Well, a couple does hug at one or two points. So, obviously, cover material. *is suddenly tempted to put romance-novel makeout pictures on the cover of every action/adventure/spy/war book in which a man ever kisses a woman*
I blame it on James Bond. They’re trying to convince potential readers that every spy novel is The Spy Who Shagged Me.
Interestingly, I found the first chapter in Ancillary Justice completely hooked me and I wasn’t expecting it (I picked up some of the Hugo nominees because of the whole Hugo debate this year). It’s a great novel.
I’m grateful that the library editions of Discworld I’ve found had relatively neutral* covers.
I did get a Discworld day at a time desk calendar as a gift ever so long ago, when I was still working. Don’t remember who the artist was, but it was bloody brilliant. Completely changed how I envisioned Vetinari and Vimes, to begin with.
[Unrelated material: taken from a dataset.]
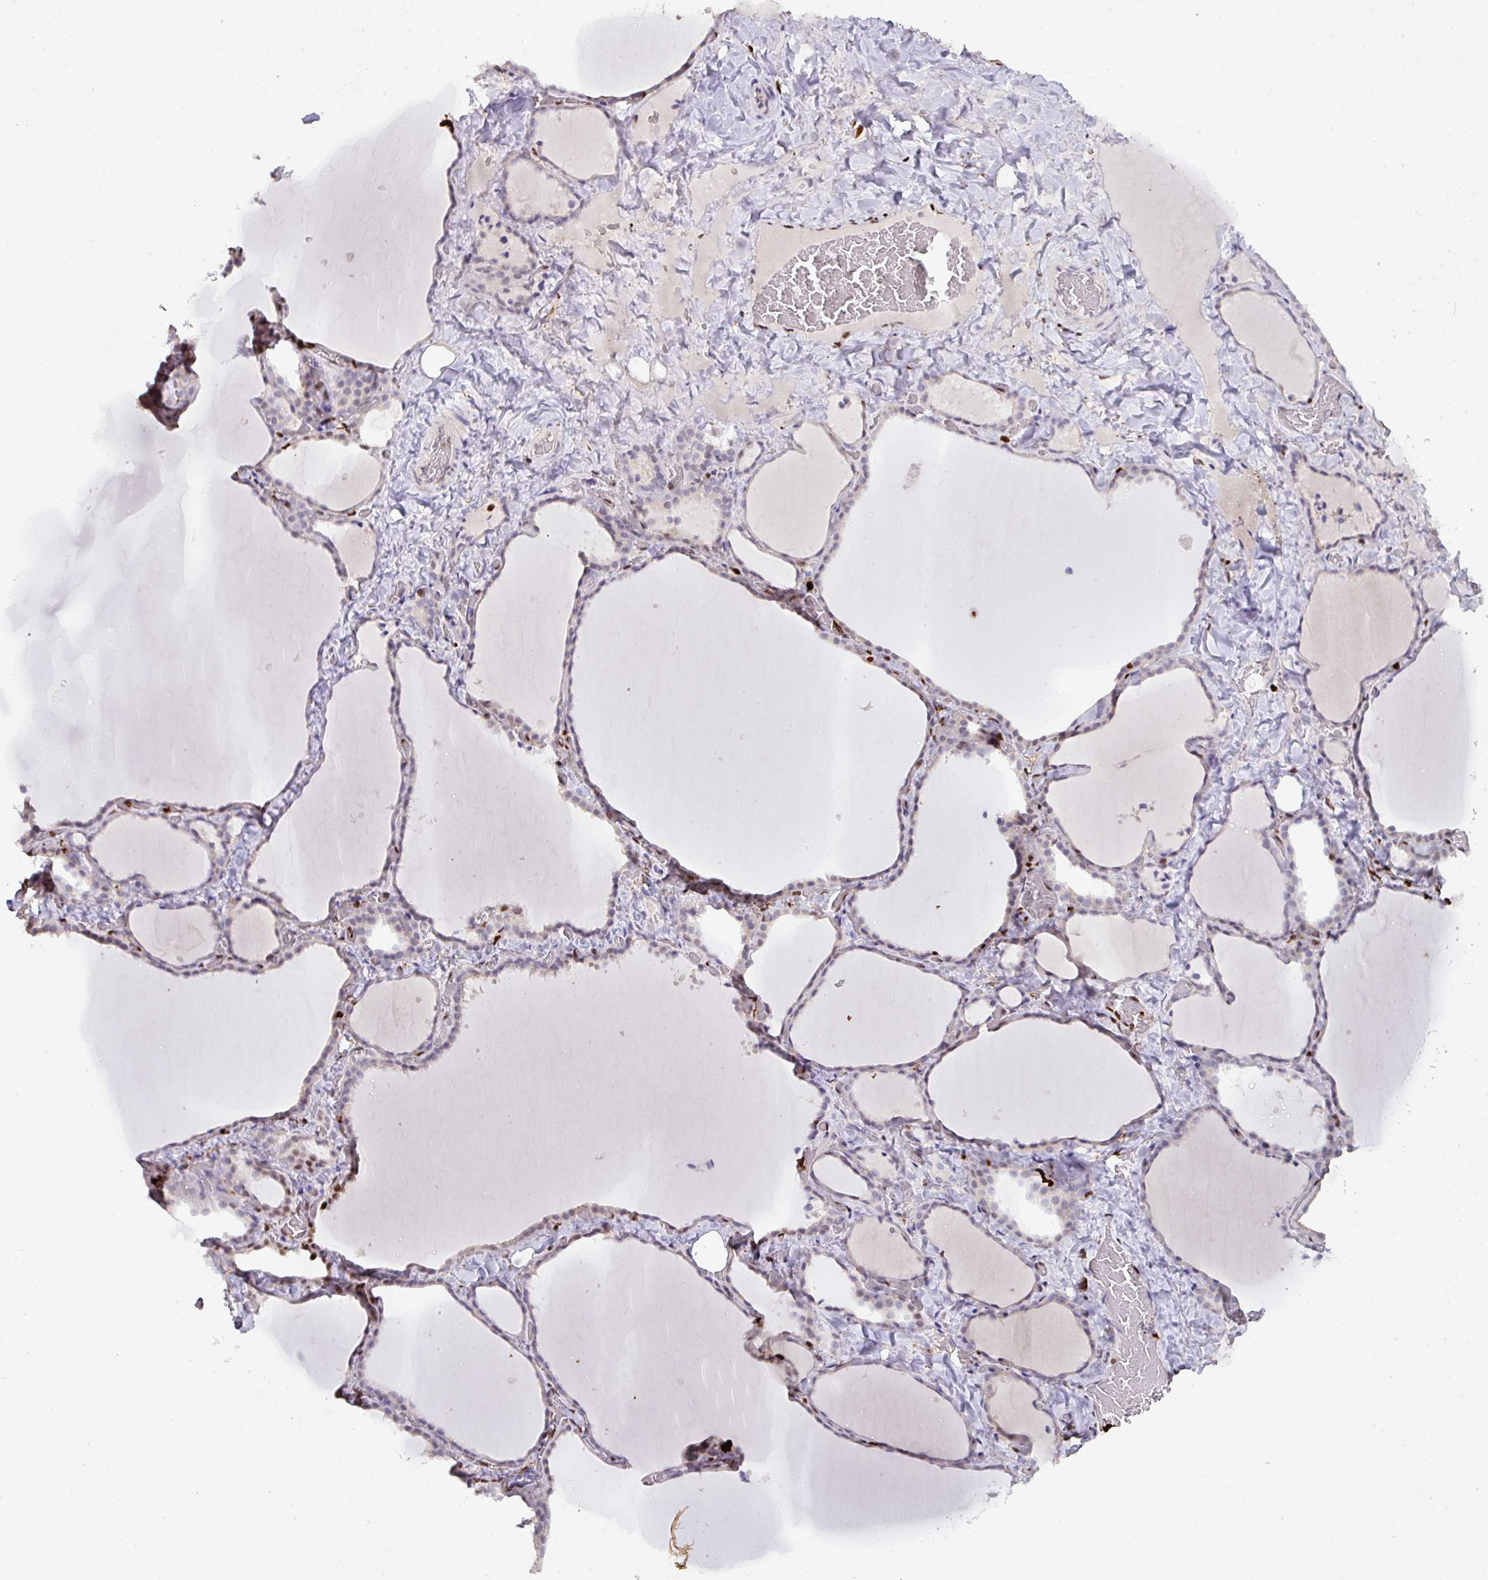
{"staining": {"intensity": "weak", "quantity": "<25%", "location": "nuclear"}, "tissue": "thyroid gland", "cell_type": "Glandular cells", "image_type": "normal", "snomed": [{"axis": "morphology", "description": "Normal tissue, NOS"}, {"axis": "topography", "description": "Thyroid gland"}], "caption": "Immunohistochemistry (IHC) image of benign thyroid gland: human thyroid gland stained with DAB (3,3'-diaminobenzidine) displays no significant protein expression in glandular cells. (Stains: DAB (3,3'-diaminobenzidine) immunohistochemistry (IHC) with hematoxylin counter stain, Microscopy: brightfield microscopy at high magnification).", "gene": "SAMHD1", "patient": {"sex": "female", "age": 22}}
*As in, not coloring how I imagined the story within.
Uff, that sucked.
Reminds me of the most recent cover of Ursula Le Guin’s The Dispossessed (that I saw on store shelves, anyway). I have a vintage paperback that’s slowly disintegrating, so I figured I’d better replace it with a fresh copy. My existing copy is great: Two planets, side by side, on the cover, which fairly evokes the content: one scientist, travelling between two different worlds. The version I saw looked all pastelly and romance-novelly, with a strong silent dude shuffling his toes in some sand. Bleah! I never did buy that fresh copy. Too tone-deaf. I’m making do with some clear packing tape on my old one instead.
That is the same cover art as my hardbound copy had before it was shredded, bins.